I haven't got the ogain value


----------



## crsd (Apr 17, 2010)

cyrille said:
			
		

> What do you advice me ?
> thx cyrille



Add boot_verbose="YES" to /boot/loader.conf and reboot.


----------



## Dorlas (Apr 17, 2010)

sysctl hw.snd.default_unit=1

And all is OK!


----------



## cyrille (Apr 17, 2010)

Dorlas said:
			
		

> sysctl hw.snd.default_unit=1
> And all is OK!


I do this but anything change !


----------



## cyrille (Apr 17, 2010)

crsd said:
			
		

> Add boot_verbose="YES" to /boot/loader.conf and reboot.


It's very long ! Can't post it here, I put the output here : 
http://cbiot.fr/dmesg.txt

Thanx


----------



## mav@ (Apr 18, 2010)

I see several points:
- cdcontrol will not work (by default) in your case, as your codec configuration doesn't include CD input pin defined. Some experiments of setting device.hints probably required to make it work (if it is possible). Any way cdcontrol is a bad way to do initial testing.
- your mixer shows to few controls. You should retry it again, after setting `sysctl hw.snd.default_unit=1`, as specified above. You should see at least few more controls and pass default applications I/O to the right way.
- try to check headphones output first.

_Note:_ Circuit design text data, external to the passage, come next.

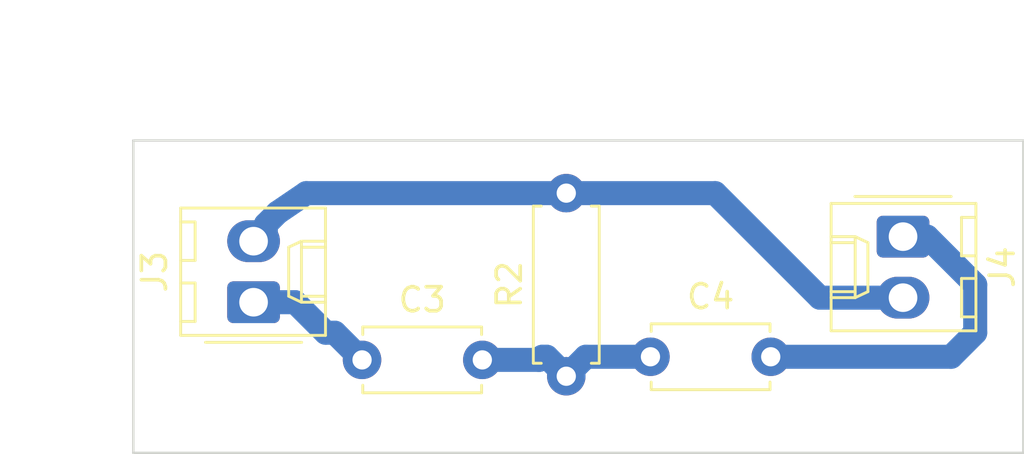
<source format=kicad_pcb>
(kicad_pcb (version 20211014) (generator pcbnew)

  (general
    (thickness 1.6)
  )

  (paper "A4")
  (title_block
    (title "Filter A + B")
  )

  (layers
    (0 "F.Cu" signal)
    (31 "B.Cu" signal)
    (32 "B.Adhes" user "B.Adhesive")
    (33 "F.Adhes" user "F.Adhesive")
    (34 "B.Paste" user)
    (35 "F.Paste" user)
    (36 "B.SilkS" user "B.Silkscreen")
    (37 "F.SilkS" user "F.Silkscreen")
    (38 "B.Mask" user)
    (39 "F.Mask" user)
    (40 "Dwgs.User" user "User.Drawings")
    (41 "Cmts.User" user "User.Comments")
    (42 "Eco1.User" user "User.Eco1")
    (43 "Eco2.User" user "User.Eco2")
    (44 "Edge.Cuts" user)
    (45 "Margin" user)
    (46 "B.CrtYd" user "B.Courtyard")
    (47 "F.CrtYd" user "F.Courtyard")
    (48 "B.Fab" user)
    (49 "F.Fab" user)
    (50 "User.1" user)
    (51 "User.2" user)
    (52 "User.3" user)
    (53 "User.4" user)
    (54 "User.5" user)
    (55 "User.6" user)
    (56 "User.7" user)
    (57 "User.8" user)
    (58 "User.9" user)
  )

  (setup
    (pad_to_mask_clearance 0)
    (aux_axis_origin -116.5 -78.5)
    (grid_origin -116.5 -78.5)
    (pcbplotparams
      (layerselection 0x00010fc_ffffffff)
      (disableapertmacros false)
      (usegerberextensions false)
      (usegerberattributes true)
      (usegerberadvancedattributes true)
      (creategerberjobfile true)
      (svguseinch false)
      (svgprecision 6)
      (excludeedgelayer true)
      (plotframeref false)
      (viasonmask false)
      (mode 1)
      (useauxorigin false)
      (hpglpennumber 1)
      (hpglpenspeed 20)
      (hpglpendiameter 15.000000)
      (dxfpolygonmode true)
      (dxfimperialunits true)
      (dxfusepcbnewfont true)
      (psnegative false)
      (psa4output false)
      (plotreference true)
      (plotvalue true)
      (plotinvisibletext false)
      (sketchpadsonfab false)
      (subtractmaskfromsilk false)
      (outputformat 1)
      (mirror false)
      (drillshape 1)
      (scaleselection 1)
      (outputdirectory "")
    )
  )

  (net 0 "")
  (net 1 "Board_0-Net-(C3-Pad1)")
  (net 2 "Board_0-Net-(C3-Pad2)")
  (net 3 "Board_0-Net-(C4-Pad2)")
  (net 4 "Board_0-Net-(J3-Pad2)")

  (footprint "Connector_Molex:Molex_KK-254_AE-6410-02A_1x02_P2.54mm_Vertical" (layer "F.Cu") (at 47 19 -90))

  (footprint "Resistor_THT:R_Axial_DIN0207_L6.3mm_D2.5mm_P7.62mm_Horizontal" (layer "F.Cu") (at 33 24.81 90))

  (footprint "Capacitor_THT:C_Disc_D4.7mm_W2.5mm_P5.00mm" (layer "F.Cu") (at 24.51 24.13))

  (footprint "Capacitor_THT:C_Disc_D4.7mm_W2.5mm_P5.00mm" (layer "F.Cu") (at 36.5 24))

  (footprint "kikit:Board" (layer "F.Cu") (at 19 15))

  (footprint "Connector_Molex:Molex_KK-254_AE-6410-02A_1x02_P2.54mm_Vertical" (layer "F.Cu") (at 20 21.73 90))

  (gr_line (start 52 28) (end 15 28) (layer "Edge.Cuts") (width 0.1) (tstamp 242d8508-bd99-4a04-b1b5-a2b64803c1c7))
  (gr_line (start 15 28) (end 15 15) (layer "Edge.Cuts") (width 0.1) (tstamp 44c27041-2c48-4b7e-80af-f40e359f4f2d))
  (gr_line (start 52 15) (end 52 28) (layer "Edge.Cuts") (width 0.1) (tstamp 477df641-9cdb-4957-8ea5-1a0e3f7fce10))
  (gr_line (start 15 15) (end 52 15) (layer "Edge.Cuts") (width 0.1) (tstamp 693eb750-4e73-43a0-b852-249e04112acd))
  (gr_line (start 15 15) (end 15 15) (layer "Edge.Cuts") (width 0.1) (tstamp c6cf92c4-a949-41c3-9245-50f213adc0f4))

  (segment (start 21.73 21.73) (end 20.51 21.73) (width 1) (layer "B.Cu") (net 1) (tstamp ca534d1a-002a-4fd8-a7db-7ec927813814))
  (segment (start 23 23) (end 21.73 21.73) (width 1) (layer "B.Cu") (net 1) (tstamp d807f9ad-cd8f-46b0-b007-b552c796bbfc))
  (segment (start 24.51 24.13) (end 23.38 23) (width 1) (layer "B.Cu") (net 1) (tstamp eaf2f989-3dc6-4784-8aa1-50e0470c6043))
  (segment (start 23.38 23) (end 23 23) (width 1) (layer "B.Cu") (net 1) (tstamp f90c7589-3253-416c-9ed9-25f8840d1dba))
  (segment (start 33.81 24) (end 33 24.81) (width 1) (layer "B.Cu") (net 2) (tstamp 1c3591c5-e06f-43f3-807c-a1e368c30801))
  (segment (start 32.19 24) (end 32 24) (width 1) (layer "B.Cu") (net 2) (tstamp 674e43e8-a0e7-40c7-910a-0ef3ae1ef906))
  (segment (start 32 24) (end 31.87 24.13) (width 1) (layer "B.Cu") (net 2) (tstamp 699a6d5a-afea-4639-ba9f-f7a7bec79e59))
  (segment (start 36.5 24) (end 33.81 24) (width 1) (layer "B.Cu") (net 2) (tstamp 9c5cd7c4-5298-4669-85d8-dd0d724cc78a))
  (segment (start 33 24.81) (end 32.19 24) (width 1) (layer "B.Cu") (net 2) (tstamp caab5f66-beb9-4e6b-aa7d-a0bfef75989c))
  (segment (start 31.87 24.13) (end 29.51 24.13) (width 1) (layer "B.Cu") (net 2) (tstamp cd560a9f-d291-40a7-bb34-bd58f3be76f9))
  (segment (start 48 19) (end 50 21) (width 1) (layer "B.Cu") (net 3) (tstamp 0dd3a0b5-625b-4357-a225-43814eb776c7))
  (segment (start 47 19) (end 48 19) (width 1) (layer "B.Cu") (net 3) (tstamp 2f24fe54-69dd-4ce4-a8fd-c424310bc116))
  (segment (start 50 23) (end 49 24) (width 1) (layer "B.Cu") (net 3) (tstamp 3309f6cd-2e5e-499e-8e9b-d75140104081))
  (segment (start 50 21) (end 50 23) (width 1) (layer "B.Cu") (net 3) (tstamp 704619be-e4d4-435d-a175-44876fbe3d59))
  (segment (start 49 24) (end 41.5 24) (width 1) (layer "B.Cu") (net 3) (tstamp a1098a99-8a6e-4818-babb-e7df6153457c))
  (segment (start 43.54 21.54) (end 47 21.54) (width 1) (layer "B.Cu") (net 4) (tstamp 127403ec-2d5d-454e-b833-e91f194153a9))
  (segment (start 20.51 19.19) (end 20.51 18.49) (width 1) (layer "B.Cu") (net 4) (tstamp 2dc31c1a-c0ee-4003-af49-7beb27659e52))
  (segment (start 33 17.19) (end 39.19 17.19) (width 1) (layer "B.Cu") (net 4) (tstamp 60fc9ec3-ab18-4426-9179-1c5db5353731))
  (segment (start 21 18) (end 22.19 17.19) (width 1) (layer "B.Cu") (net 4) (tstamp 8960c90c-7784-476d-abfb-59017e046fb7))
  (segment (start 39.19 17.19) (end 43.54 21.54) (width 1) (layer "B.Cu") (net 4) (tstamp be4305f3-82c0-4e59-9916-31624c86e2d2))
  (segment (start 22.19 17.19) (end 33 17.19) (width 1) (layer "B.Cu") (net 4) (tstamp c911b882-dd33-4f7a-b035-f74ad2684acb))
  (segment (start 20.51 18.49) (end 21 18) (width 1) (layer "B.Cu") (net 4) (tstamp e203bcad-8fb2-4d64-b631-c2e8932f6536))

)

</source>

Sometimes additional hints for GPIO pins may be needed to make speaker work, so let not mix all together.

PS: Make sure you have read an understood snd_hda(4) man page.


----------



## cyrille (Apr 18, 2010)

Great it works !

New controls appear well after the  *sysctl hw.snd.default_unit=1* command.
But the values must be superior to 80 to heard something (I made the previous tests with the 75 % and nothing go out of the box)!
So It's solved !

Thanx you very much !

I am going to look of the problem with *cdcontrol*

Have fun Cyrille


----------